Files formats that this script is parsing:
email:password
email|password
email;password
password:email
something-resembling-email:password
Parallel version of this script relies on 'parallel' package (https://www.gnu.org/software/parallel/).
Before you can use the parallel version you have to install parallel
. It is available precompiled for a lot of platforms (just ask your local package vendor like yum, apt, or homebrew).
Differences:
Standard | Parallel |
---|---|
it's awesome | it's awesome x (number of threads) |
it's quite fast | it's quite fast x (number of threads) |
I think you get the gist.
In a real life, on a MacBook Pro with 2,5 GHz Intel Core i7 (4 cores), while parsing ~2Gb file, the standard version managed to parse it in 8m32s. Parallel version on the same machine, with the same file took only 3m15s.

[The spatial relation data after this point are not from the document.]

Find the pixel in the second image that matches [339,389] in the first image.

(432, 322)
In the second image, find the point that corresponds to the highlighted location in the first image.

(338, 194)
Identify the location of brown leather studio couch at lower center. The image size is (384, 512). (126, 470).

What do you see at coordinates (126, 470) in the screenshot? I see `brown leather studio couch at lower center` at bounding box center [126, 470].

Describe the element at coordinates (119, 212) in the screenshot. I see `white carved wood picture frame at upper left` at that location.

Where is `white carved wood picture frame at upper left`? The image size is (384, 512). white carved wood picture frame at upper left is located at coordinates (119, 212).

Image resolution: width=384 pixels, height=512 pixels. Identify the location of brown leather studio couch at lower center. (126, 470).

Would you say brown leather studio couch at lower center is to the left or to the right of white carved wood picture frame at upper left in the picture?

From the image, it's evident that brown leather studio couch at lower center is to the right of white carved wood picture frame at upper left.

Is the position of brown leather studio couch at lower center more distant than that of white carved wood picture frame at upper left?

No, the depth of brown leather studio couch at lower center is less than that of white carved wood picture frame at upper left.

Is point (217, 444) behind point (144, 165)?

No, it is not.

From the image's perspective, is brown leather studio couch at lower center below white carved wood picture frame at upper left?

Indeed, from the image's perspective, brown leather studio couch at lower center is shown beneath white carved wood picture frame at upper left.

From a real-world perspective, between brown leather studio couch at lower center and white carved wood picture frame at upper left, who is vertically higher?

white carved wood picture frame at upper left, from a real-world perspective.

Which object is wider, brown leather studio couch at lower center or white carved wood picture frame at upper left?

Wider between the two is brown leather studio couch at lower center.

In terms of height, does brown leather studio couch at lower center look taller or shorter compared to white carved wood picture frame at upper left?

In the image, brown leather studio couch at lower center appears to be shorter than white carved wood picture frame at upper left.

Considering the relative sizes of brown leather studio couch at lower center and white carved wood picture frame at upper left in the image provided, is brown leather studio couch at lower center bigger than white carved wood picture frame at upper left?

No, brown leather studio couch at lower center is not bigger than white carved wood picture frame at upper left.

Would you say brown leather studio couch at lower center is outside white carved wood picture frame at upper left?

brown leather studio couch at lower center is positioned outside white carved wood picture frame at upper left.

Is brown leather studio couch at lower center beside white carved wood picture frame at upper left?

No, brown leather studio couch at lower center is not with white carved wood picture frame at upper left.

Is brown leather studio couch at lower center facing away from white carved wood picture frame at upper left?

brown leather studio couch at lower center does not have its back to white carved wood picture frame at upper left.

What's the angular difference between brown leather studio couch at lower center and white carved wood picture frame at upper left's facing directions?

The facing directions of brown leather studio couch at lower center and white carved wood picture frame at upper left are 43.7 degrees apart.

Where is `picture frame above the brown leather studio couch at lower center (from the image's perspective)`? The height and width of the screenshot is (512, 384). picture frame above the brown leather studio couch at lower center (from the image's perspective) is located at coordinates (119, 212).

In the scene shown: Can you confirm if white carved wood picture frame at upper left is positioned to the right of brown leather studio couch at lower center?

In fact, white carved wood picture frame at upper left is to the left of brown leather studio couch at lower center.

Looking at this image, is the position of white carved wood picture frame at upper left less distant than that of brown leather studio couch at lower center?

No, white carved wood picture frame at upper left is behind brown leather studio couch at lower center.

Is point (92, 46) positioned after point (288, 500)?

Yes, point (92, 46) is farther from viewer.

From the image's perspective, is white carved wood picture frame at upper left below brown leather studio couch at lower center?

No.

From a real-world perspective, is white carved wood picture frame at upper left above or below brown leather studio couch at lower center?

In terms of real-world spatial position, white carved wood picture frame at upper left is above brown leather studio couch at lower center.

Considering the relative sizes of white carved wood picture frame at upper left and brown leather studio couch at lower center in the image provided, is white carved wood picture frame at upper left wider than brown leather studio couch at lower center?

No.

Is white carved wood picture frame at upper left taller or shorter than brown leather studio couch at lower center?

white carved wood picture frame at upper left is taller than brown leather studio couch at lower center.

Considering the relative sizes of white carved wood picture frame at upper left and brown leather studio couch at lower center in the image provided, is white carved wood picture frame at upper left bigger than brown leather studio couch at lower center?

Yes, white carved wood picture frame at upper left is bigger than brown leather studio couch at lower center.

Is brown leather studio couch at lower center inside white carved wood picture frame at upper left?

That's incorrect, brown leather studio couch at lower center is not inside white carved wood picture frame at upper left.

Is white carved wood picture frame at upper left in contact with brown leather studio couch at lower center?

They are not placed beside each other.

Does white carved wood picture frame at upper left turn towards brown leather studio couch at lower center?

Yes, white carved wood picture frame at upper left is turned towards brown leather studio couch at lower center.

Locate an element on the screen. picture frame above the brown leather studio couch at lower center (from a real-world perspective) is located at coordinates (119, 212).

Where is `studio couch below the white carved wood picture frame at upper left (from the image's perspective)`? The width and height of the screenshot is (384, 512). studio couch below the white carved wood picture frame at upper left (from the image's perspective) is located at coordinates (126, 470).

Inside the parallel version there are a few options that can be tweaked according to your needs (I might add some switches to play around with them interactively later on). Right now the settings are a result of a few hours of tweaking and getting results that will give fast results and responsive feedback (for progress). The interesting switches are:
--block 100M
- this setting is a balanced for larger files (>1GB). Going higher (200M, 300M +) can shave a few seconds from the result, but at the same time the progress bar will be less responsive and will give feedback on progress less often. Decreasing this to 50M will make the progress bar show progress more often but again you will have to spend a few more seconds staring at it.
--block -1
- because the parts that have this settings are dealing with rather small files, they usually can be just chopped into amount of jobs equal to your number of available threads and run in one go. This setting literally means "chop input into only that many parts to provide each job -X tasks". So for 4 threads this means chop in 4, for 8 threads chop in 8 parts etc. You can change it to -2 or any other number but there is no real benefit if the files are small and actually you will probably lose some performance.
TBD
WARNING: The script is designed to work in non-destructive way. But you are using it at your own peril. I cannot be liable for Earth standing still, your cat getting possessed or your computer bursting in flames.
copyleft. (CC BY-SA 4.0) Do whatever you want with it.